WHAT TO WORK ON
Rename "common name" to "vernacular name" in the material below. Begin at its first line, stop after the line that has "genus: Troglodytes", and return those lines with nothing else altered.

:: GIVEN ENTRIES ::

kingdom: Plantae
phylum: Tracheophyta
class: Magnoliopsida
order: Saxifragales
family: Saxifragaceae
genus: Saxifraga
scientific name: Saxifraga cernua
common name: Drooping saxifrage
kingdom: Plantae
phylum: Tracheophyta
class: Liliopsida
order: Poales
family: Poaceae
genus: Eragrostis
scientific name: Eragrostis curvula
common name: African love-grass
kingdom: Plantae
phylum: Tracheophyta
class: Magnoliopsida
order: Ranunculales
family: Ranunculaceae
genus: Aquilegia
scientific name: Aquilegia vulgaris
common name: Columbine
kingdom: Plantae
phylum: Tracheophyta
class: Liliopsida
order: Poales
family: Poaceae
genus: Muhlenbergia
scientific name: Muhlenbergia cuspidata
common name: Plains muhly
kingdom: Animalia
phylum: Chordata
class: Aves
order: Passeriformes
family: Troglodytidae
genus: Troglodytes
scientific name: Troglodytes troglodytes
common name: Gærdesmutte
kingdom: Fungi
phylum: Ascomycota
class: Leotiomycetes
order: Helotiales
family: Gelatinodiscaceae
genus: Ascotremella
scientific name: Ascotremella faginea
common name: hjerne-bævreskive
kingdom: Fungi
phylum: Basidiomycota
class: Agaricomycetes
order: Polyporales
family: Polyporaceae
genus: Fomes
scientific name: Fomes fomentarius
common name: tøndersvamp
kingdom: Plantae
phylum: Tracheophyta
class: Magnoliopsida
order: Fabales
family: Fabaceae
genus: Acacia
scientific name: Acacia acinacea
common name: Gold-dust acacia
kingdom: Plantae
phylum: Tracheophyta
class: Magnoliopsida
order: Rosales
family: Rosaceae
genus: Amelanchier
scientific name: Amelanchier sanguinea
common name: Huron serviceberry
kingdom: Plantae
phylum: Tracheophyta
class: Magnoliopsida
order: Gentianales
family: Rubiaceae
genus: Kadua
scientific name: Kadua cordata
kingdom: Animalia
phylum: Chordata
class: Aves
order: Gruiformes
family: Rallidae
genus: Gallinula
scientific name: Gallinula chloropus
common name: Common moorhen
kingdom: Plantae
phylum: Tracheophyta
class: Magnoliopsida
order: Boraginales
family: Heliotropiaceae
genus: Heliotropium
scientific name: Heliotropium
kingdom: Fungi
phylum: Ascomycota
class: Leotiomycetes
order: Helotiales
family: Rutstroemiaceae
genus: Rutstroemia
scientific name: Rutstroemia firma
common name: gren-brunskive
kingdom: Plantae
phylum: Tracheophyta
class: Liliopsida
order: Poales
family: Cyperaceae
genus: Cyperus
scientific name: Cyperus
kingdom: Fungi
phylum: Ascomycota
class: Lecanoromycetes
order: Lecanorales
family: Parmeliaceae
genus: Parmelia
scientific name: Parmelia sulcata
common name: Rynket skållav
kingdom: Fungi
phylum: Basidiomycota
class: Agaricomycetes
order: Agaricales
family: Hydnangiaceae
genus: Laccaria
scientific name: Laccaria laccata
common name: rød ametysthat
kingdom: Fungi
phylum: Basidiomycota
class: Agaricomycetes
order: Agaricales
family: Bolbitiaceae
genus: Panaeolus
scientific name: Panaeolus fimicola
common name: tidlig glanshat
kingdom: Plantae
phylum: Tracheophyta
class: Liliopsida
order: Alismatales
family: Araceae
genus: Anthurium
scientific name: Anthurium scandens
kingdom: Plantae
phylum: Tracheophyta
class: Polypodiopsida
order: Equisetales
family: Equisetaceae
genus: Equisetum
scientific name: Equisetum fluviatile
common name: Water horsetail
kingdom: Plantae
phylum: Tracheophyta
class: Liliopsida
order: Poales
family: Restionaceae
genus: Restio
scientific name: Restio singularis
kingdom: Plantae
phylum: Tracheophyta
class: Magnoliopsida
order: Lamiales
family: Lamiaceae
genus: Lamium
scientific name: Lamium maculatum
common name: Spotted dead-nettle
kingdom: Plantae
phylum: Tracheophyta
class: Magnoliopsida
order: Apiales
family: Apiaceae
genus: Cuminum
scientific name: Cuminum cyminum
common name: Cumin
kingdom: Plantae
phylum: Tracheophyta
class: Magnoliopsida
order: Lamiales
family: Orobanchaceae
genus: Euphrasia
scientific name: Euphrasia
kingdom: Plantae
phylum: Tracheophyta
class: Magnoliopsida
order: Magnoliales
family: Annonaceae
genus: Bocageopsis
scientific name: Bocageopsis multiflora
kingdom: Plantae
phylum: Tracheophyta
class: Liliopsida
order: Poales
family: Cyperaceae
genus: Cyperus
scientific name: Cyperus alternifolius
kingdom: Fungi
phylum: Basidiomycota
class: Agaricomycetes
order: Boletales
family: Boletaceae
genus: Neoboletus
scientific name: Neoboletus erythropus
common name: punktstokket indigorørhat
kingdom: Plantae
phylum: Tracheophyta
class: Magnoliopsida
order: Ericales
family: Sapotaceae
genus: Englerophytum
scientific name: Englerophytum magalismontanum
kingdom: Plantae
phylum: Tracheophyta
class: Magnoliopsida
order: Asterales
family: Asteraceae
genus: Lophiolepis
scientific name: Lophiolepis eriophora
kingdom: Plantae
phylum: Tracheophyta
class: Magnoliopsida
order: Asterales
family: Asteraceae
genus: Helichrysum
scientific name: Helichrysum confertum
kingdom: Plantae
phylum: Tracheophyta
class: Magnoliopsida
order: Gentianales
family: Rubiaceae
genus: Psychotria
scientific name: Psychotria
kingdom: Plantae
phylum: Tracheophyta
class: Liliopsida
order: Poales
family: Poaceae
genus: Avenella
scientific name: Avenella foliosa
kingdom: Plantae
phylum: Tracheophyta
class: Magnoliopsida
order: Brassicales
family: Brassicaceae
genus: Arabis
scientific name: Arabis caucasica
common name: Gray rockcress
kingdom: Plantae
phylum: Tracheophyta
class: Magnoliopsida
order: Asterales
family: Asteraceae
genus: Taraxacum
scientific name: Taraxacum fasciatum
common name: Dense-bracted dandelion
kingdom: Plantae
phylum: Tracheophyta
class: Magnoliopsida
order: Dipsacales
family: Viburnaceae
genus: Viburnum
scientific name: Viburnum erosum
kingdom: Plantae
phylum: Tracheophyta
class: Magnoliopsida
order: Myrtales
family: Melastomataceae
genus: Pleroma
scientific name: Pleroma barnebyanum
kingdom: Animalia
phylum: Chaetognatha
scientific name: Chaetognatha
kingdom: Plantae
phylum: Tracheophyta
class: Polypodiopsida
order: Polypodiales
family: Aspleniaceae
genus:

:::

ANSWER TO THIS PROBLEM
kingdom: Plantae
phylum: Tracheophyta
class: Magnoliopsida
order: Saxifragales
family: Saxifragaceae
genus: Saxifraga
scientific name: Saxifraga cernua
vernacular name: Drooping saxifrage
kingdom: Plantae
phylum: Tracheophyta
class: Liliopsida
order: Poales
family: Poaceae
genus: Eragrostis
scientific name: Eragrostis curvula
vernacular name: African love-grass
kingdom: Plantae
phylum: Tracheophyta
class: Magnoliopsida
order: Ranunculales
family: Ranunculaceae
genus: Aquilegia
scientific name: Aquilegia vulgaris
vernacular name: Columbine
kingdom: Plantae
phylum: Tracheophyta
class: Liliopsida
order: Poales
family: Poaceae
genus: Muhlenbergia
scientific name: Muhlenbergia cuspidata
vernacular name: Plains muhly
kingdom: Animalia
phylum: Chordata
class: Aves
order: Passeriformes
family: Troglodytidae
genus: Troglodytes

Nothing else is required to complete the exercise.